(QUELLENAUSZUG):
Eine Übernachtung der besonderen Art

Eine Übernachtung der besonderen Art erwartet uns heute. Das Gästehaus in Tafi Atome war einem Sturm zum Opfer gefallen. Wir mussten improvisieren.

Wir kommen am frühen Nachmittag in Tafi Atome an. Laut Reiseplan sollen wir im hiesigen Gästehaus übernachten. Während Kofi uns anmeldet, sitzen wir von der Hitze erschöpft auf einer harten Holzbank. Es dauert, und dauert, und Kofi diskutiert ziemlich lautstark in seiner Sprache, die ich natürlich nicht verstehe. Was mag los sein? Nach einer gefühlten Ewigkeit erklärt er uns, dass das Gästehaus einem Sturm zum Opfer gefallen war. Es sei noch nicht wieder aufgebaut worden. Aber wir könnten in einer privaten Unterkunft übernachten. Ich weiß nicht, ob ich das nun spannend finden soll, oder eher nicht. Kofi schlägt vor, wir sollten uns das Zimmer zumindest einmal ansehen. Es sei hilfreich, wenn wir im Dorf übernachten würden, da uns abends noch ein besonderes Programm erwarte. Das leuchtet mir ein.

(IHRE AUFGABE): Geben Sie aus dem obigen Reisebericht über Tafi Atome alles ab „Wir kommen am“ bis einschließlich „leuchtet mir ein.“ zeichengetreu zurück.

(BEREITGESTELLTES MATERIAL):
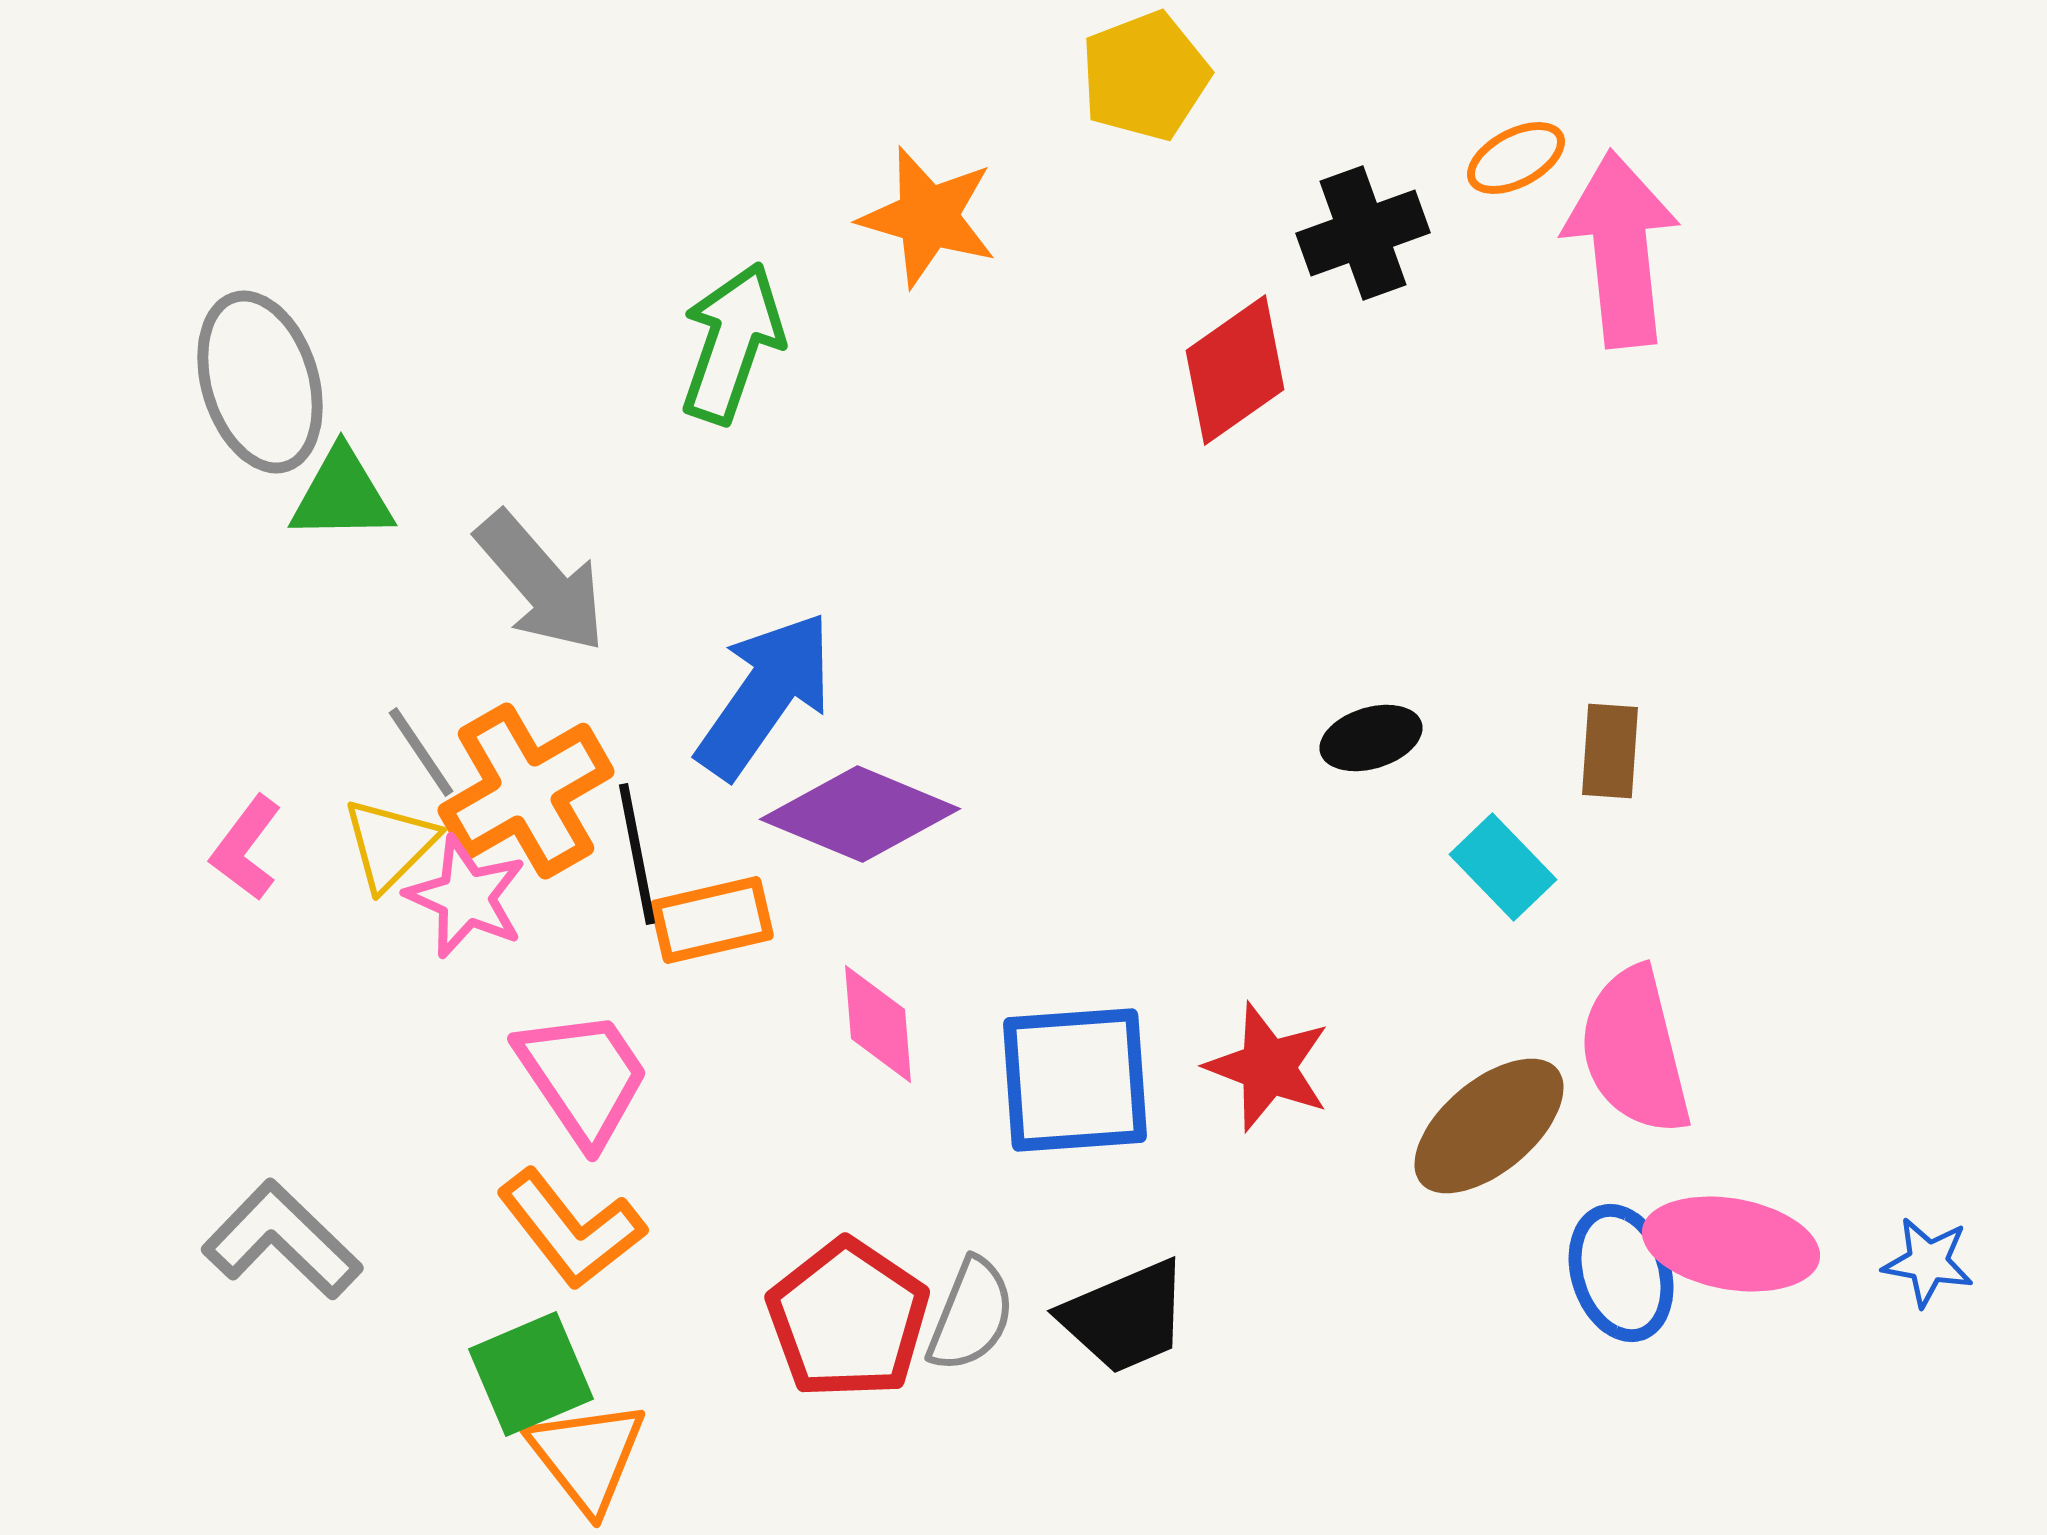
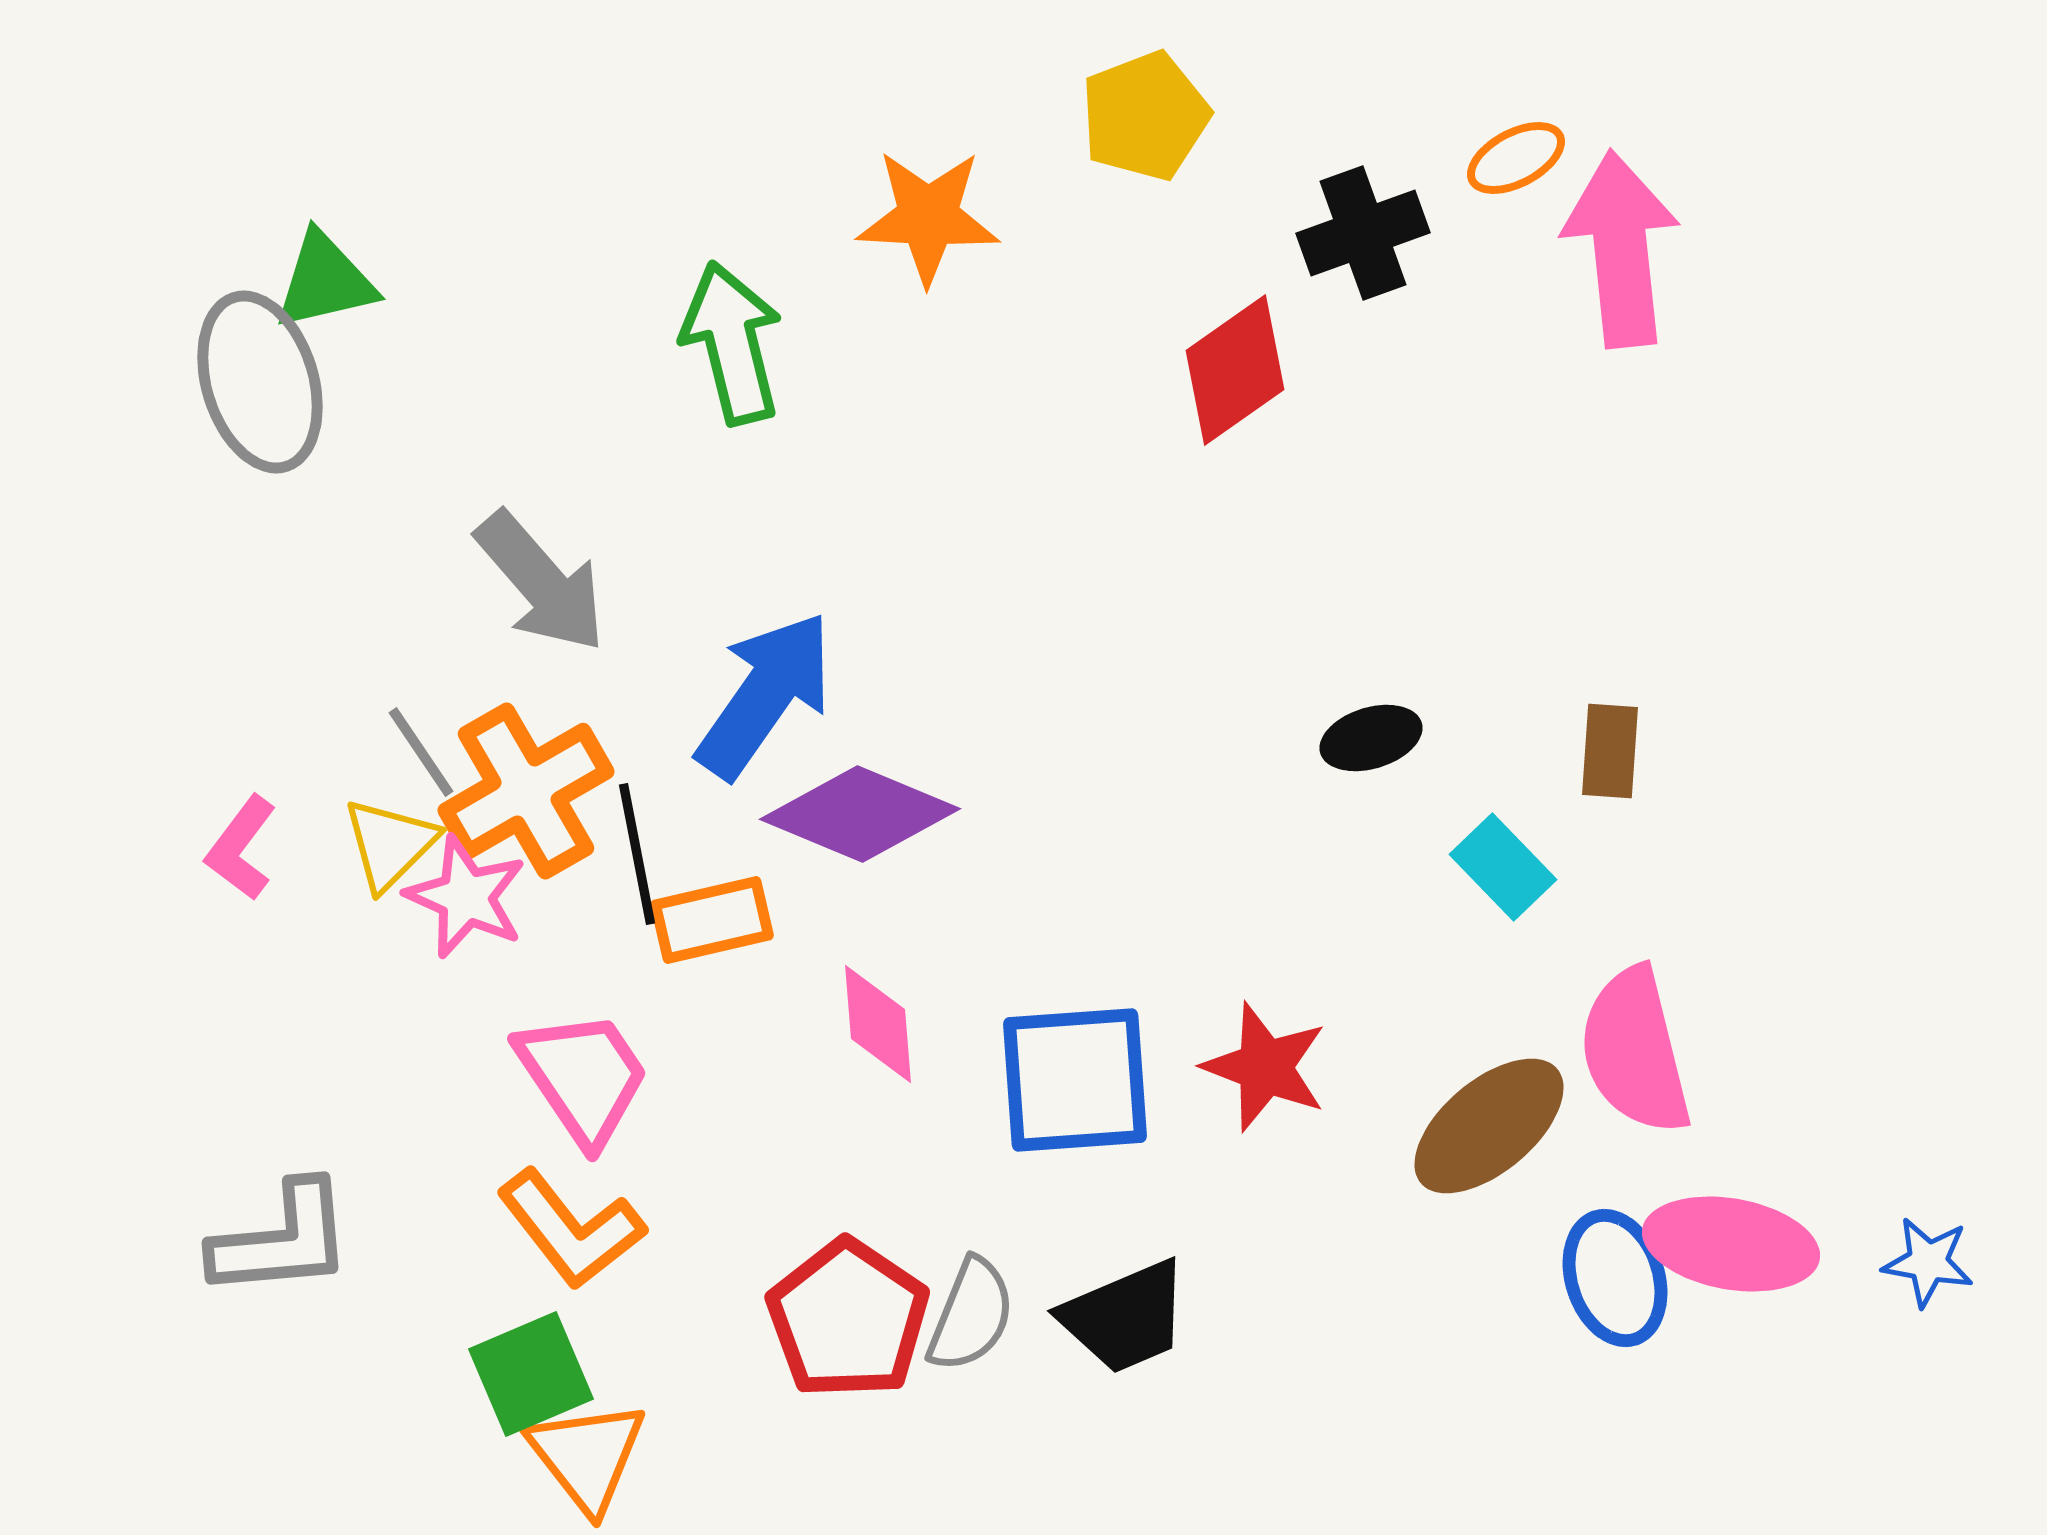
yellow pentagon: moved 40 px down
orange star: rotated 13 degrees counterclockwise
green arrow: rotated 33 degrees counterclockwise
green triangle: moved 17 px left, 214 px up; rotated 12 degrees counterclockwise
pink L-shape: moved 5 px left
red star: moved 3 px left
gray L-shape: rotated 131 degrees clockwise
blue ellipse: moved 6 px left, 5 px down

(ANTWORT ZUR AUFGABE):
Wir kommen am frühen Nachmittag in Tafi Atome an. Laut Reiseplan sollen wir im hiesigen Gästehaus übernachten. Während Kofi uns anmeldet, sitzen wir von der Hitze erschöpft auf einer harten Holzbank. Es dauert, und dauert, und Kofi diskutiert ziemlich lautstark in seiner Sprache, die ich natürlich nicht verstehe. Was mag los sein? Nach einer gefühlten Ewigkeit erklärt er uns, dass das Gästehaus einem Sturm zum Opfer gefallen war. Es sei noch nicht wieder aufgebaut worden. Aber wir könnten in einer privaten Unterkunft übernachten. Ich weiß nicht, ob ich das nun spannend finden soll, oder eher nicht. Kofi schlägt vor, wir sollten uns das Zimmer zumindest einmal ansehen. Es sei hilfreich, wenn wir im Dorf übernachten würden, da uns abends noch ein besonderes Programm erwarte. Das leuchtet mir ein.